Risk for upper GI cancers in women rises with menopause


Free abstract

MedWire News: Postmenopausal women face a higher risk for upper gastrointestinal cancers than their pre- or peri-menopausal peers of a similar age, report researchers who found that risk increased with younger menopausal age.

The findings also add to previous work showing that postmenopausal women taking hormone therapy are at lower risk for these cancers than those who are not taking such therapy.

"Cancers of the esophagus and of the stomach are both more common in men than in women and it has been suggested that this may reflect protection offered by exposure to high levels of estrogens," note Jane Green (University of Oxford, UK) and colleagues in the British Journal of Cancer.

Because of this there is interest in the possible role played by hormonal factors, including those related to menarche and menopause and to childbearing.

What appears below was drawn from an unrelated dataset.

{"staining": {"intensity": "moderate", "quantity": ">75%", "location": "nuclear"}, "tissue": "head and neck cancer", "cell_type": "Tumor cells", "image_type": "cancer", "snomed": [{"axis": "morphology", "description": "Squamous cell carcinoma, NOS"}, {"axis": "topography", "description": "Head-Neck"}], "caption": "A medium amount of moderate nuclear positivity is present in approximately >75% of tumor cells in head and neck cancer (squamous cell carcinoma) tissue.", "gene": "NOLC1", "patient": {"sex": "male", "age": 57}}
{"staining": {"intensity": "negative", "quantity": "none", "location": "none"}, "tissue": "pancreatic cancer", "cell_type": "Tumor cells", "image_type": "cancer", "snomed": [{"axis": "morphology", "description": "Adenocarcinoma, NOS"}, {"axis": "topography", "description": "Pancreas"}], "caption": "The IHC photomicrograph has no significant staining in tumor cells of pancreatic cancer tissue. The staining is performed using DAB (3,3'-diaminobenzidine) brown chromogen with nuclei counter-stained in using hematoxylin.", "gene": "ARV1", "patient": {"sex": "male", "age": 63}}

However, for endogenous, reproductive factors, the epidemiologic evidence is inconsistent, and results from prospective studies are limited by small numbers of cancers.

The researchers addressed this matter among 1,319,409 women (average age 56 years) enrolled in the UK Million Women Study.

During a total of 11.9 million woman-years of observation (mean 9.1 years per woman), 1186 incident cancers of the esophagus and 1194 incident cancers of the stomach were reported, with an average age at diagnosis of about 59 years.

Compared with pre- or peri-menopausal women, women who were postmenopausal at recruitment had significantly higher risks for both esophageal and gastric cancer (risk ratio [RR]=1.46 and 1.59, respectively).

For both cancers, risk in postmenopausal women was higher the younger women were at menopause, at RRs per 5 years younger at menopause of 1.18 for esophageal cancer and 1.18 for gastric cancer).

Meanwhile, for childbearing factors, only one significant association was observed: the risk for esophageal, but not for gastric, cancer was significantly higher in nulliparous than parous women, at RRs of 1.31 and 1.01, respectively.

Lastly, there was a significant decrease in risk with increasing age at menarche seen for adenocarcinoma (RR per year older, 0.89) but not for squamous cell carcinoma.

This association could reflect residual confounding by body mass index (BMI), since lower BMI has been associated with both older age at menarche, and with a lower risk for adenocarcinoma, but a higher risk of squamous cell carcinoma.

Discussing the findings, Green et al comment: "Serum estradiol levels fall rapidly at the time of the menopause… thus the changes in risk associated with menopausal status and with hormone therapy use are consistent with a hypothesis that exposure to estrogens reduces the risk of esophageal and gastric cancer."